Derek George Foster (19 March 1907 – 13 October 1980) was an English cricketer who played first-class cricket in 52 matches for Warwickshire between 1928 and 1934 and in half a dozen other amateur matches, including four appearances for the Gentlemen.[1] He was born in Sutton Coldfield, Warwickshire and died at Chipping Campden, Gloucestershire.
Educated at Shrewsbury School, Foster was an amateur right-arm fast-medium bowler and a lower-order right-handed batsman. After appearing in three matches for Warwickshire towards the end of the 1928 season, he was given a regular place in 1929 and made an early impact in the match against Glamorgan at Cardiff Arms Park, taking six second-innings wickets for just 11 runs in 11.5 overs as Glamorgan, set 138 to win, were all out for just 40.[2] His success in county matches attracted attention. He was picked for the Gentlemen v Players match at The Oval.[3] And at the end of July he was in a strangely-uneven "England XI" which played Yorkshire in a rain-ruined match at Sheffield.[4] In all first-class matches in 1929, he took 57 wickets but the cost of them, 28.80 runs per wicket, was high by the standards of the time.[1]

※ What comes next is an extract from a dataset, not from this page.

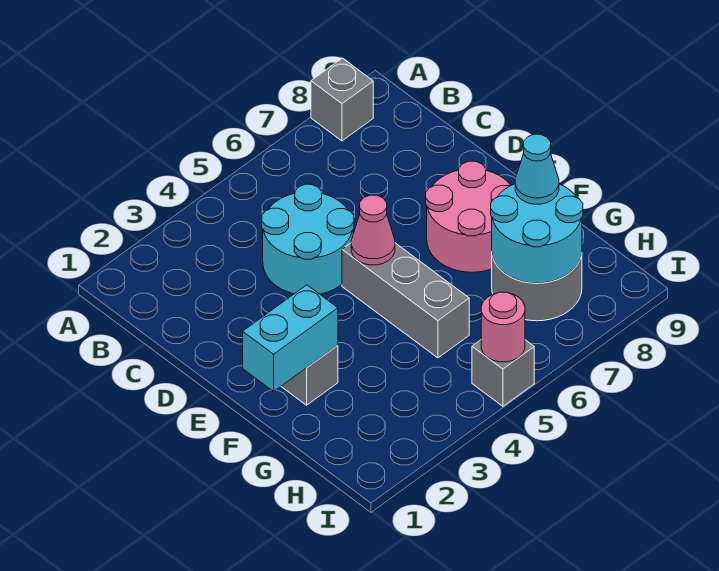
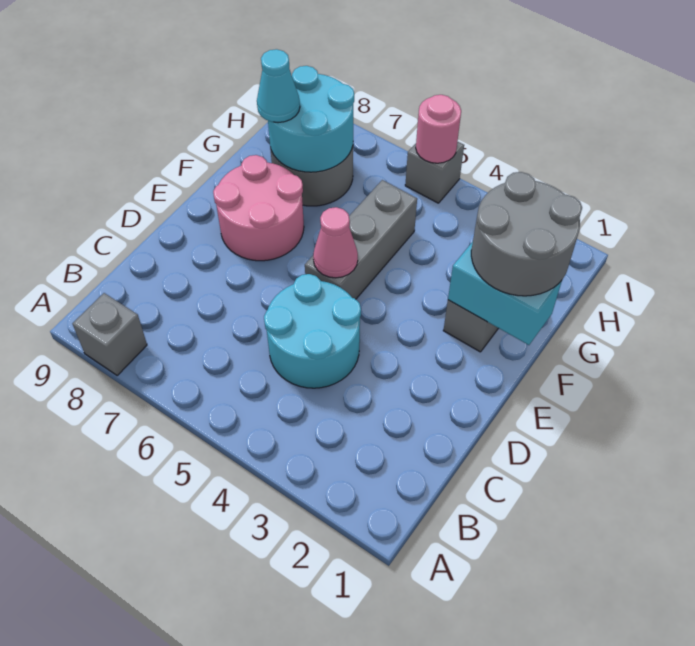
none -> grey 2x2 round brick [471,172,582,296]

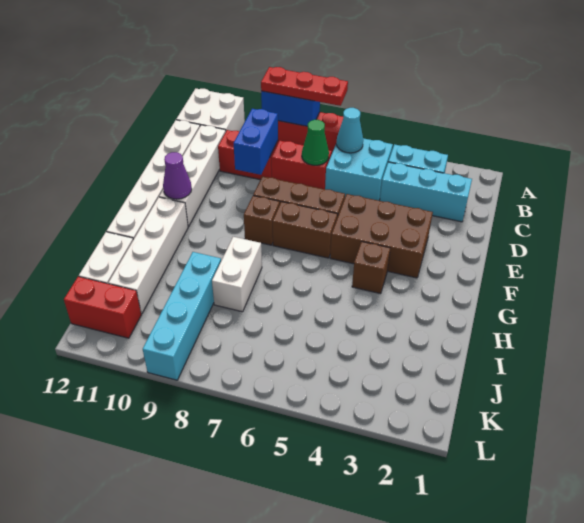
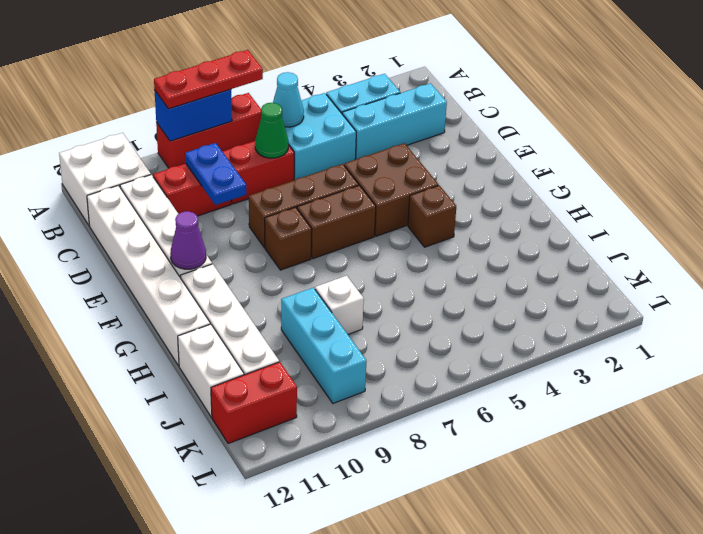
blue 1x2 brick [234,109,278,175] -> blue 1x2 plate [185,143,246,205]
brown 2x3 brick [330,194,433,278] -> brown 2x2 brick [344,143,439,236]
white 1x2 brick [212,237,262,312] -> white 1x1 brick [315,276,364,334]
cyan 1x4 brick [143,252,221,380] -> cyan 1x3 brick [281,288,366,403]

In 1930, Foster played just one match for Warwickshire at the start of the season and then was absent for all but the final three games of the season; in that single early game, against Surrey, he took seven first-innings wickets for 42 runs and these were the best bowling figures of his career.[5] He returned to Warwickshire for his second and final full season of cricket in 1931 with similar results to the 1929 season: 53 wickets at an average of 28.28.[1] As in 1929, he was picked for the Gentlemen v Players match, and he also played for the "Gentlemen of England" against the New Zealanders in an end-of-season festival match at Eastbourne where play was possible on only one day out of the three.[6] Against Kent, he took the last seven wickets of the first innings at a cost of 68 runs, his best bowling of the season; in the last county match, against Somerset, he revealed hitherto-hidden batting talent by hitting 70 in less than an hour with five sixes and six fours, though he was dropped before he had scored.[7] [8]
After 1931, however, Foster was pretty much lost to county cricket, playing a single match for Warwickshire in each of the next three seasons, and then not at all. In 1932, his one game was the fixture against Kent, and he took five for 81 and six for 82 to achieve a 10-wicket-match for the only time in his career.[9] That same season he also played for a third time in the Gentlemen v Players fixture at The Oval, a batsmen's feast with 1074 runs scored for the loss of only 18 wickets.[10]